Tuesday April 7th at 1pm
Boulder Society Room
Sponsored by Health Promotion Services
Annie Cressey an Interim Health Educator in Health Promotion Services. Her focus is assessing, developing, and coordinating awareness programs on the intersections of eating disorders/disordered eating, body image, nutrition and fitness. During this time she will lead a discussion around your relationship with food. Does food have meaning in your life? Why do you choose to eat certain foods? How does it affect your life? Annie will use film clips to lead the discussion and as examples around people’s feeling about food.

“Unnatural Selection”
Tuesday April 7th at 7:30pm
Billings CC Theater
Sponsored by the student of ENVS 195 “Land, Food, and Seeds”
Unnatural Selection takes us on a panoramic world tour of some of the places that have been most directly impacted by aggressive corporate promotion of genetically engineered agriculture. For those already familiar with the basics of this issue, the journey illuminates the vast international dimensions of the debate. For those new to genetic engineering, it offers a profound and colorful introduction. It is a work of compelling urgency and stunning beauty that should not be missed by anyone who cares about food and the people who grow it.

“The Future of Food”
Tuesday April 7th at 2pm
Williams Room in the DC
The Future of Food offers an in-depth investigation into the disturbing truth behind the unlabeled, patented, genetically engineered foods that have quietly filled U.S. grocery store shelves for the past decade. From the prairies of Saskatchewan, Canada to the fields of Oaxaca, Mexico, this film gives a voice to farmers whose lives and livelihoods have been negatively impacted by this new technology. The health implications, government policies and push towards globalization are all part of the reason why many people are alarmed by the introduction of genetically altered crops into our food supply. Shot on location in the U.S., Canada and Mexico, The Future of Food examines the complex web of market and political forces that are changing what we eat as huge multinational corporations seek to control the world's food system. The film also explores alternatives to large-scale industrial agriculture, placing organic and sustainable agriculture as real solutions to the farm crisis today.

“King Corn”
Wednesday April 8th at 7pm
Wright Hall Room 114
Sponsored by the HWRLC Social Documentary Series
King Corn is a feature documentary about two friends, one acre of corn, and the subsided crop that drives our fast-food nation. In King Corn, Ian Cheney and Curt Ellis, best friends from college on the east coast, move to the heartland to learn where their food comes.
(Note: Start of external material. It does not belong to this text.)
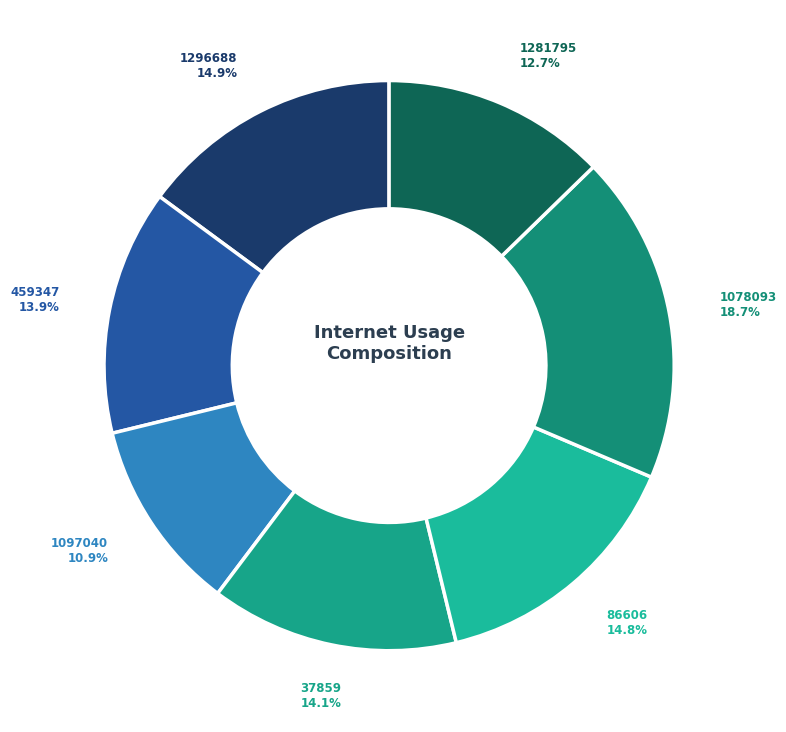

Which slice is the largest?

1078093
With the helf of friendly neighbors, genetically modified seeds, nitrogen fertilizers and powerful herbicides, they plant and grow a bumper crop of Americas most productive, most subsided grain on one acre of Iowa soil. But when they try to follow their pile of corn into the food system, what they find raises troubling questions about how we eat- and how we farm.

“Every Child. Every Day.”
Thursday April 9th at Noon
Boulder Society Room in the DC
Sponsored by the Vermont Campaign to End Childhood Hunger
In November 2007, the Vermont Campaign to End Childhood Hunger (VTCECH) debuted a new documentary on hunger in Vermont and its myriad solutions: Every Child. Every Day. On November 29th, the Main Street Landing Performing Arts Center hosted the film's exciting premiere, where over 200 community members and leaders from the business, non-profit, and political sectors came together for the film's first public showing. Debuting amid Thanksgiving and the winter holiday season, Every Child. Every Day. poignantly reminds us of the devastating effects of chronic hunger and malnutrition, featuring anecdotes from real Vermonters. More importantly, it shows how the comprehensive "safety net" of public health programs, nutrition education, and emergency food services can put a stop to childhood hunger in Vermont. Joanne Heidkamp from the VCTECH will show the movie and lead short discussions after the film, as well as answer any questions that people might have about the local non-profit and hunger in Vermont.

ALSO, be alert for “Sound Bites” throughout the week in random classes and places on campus!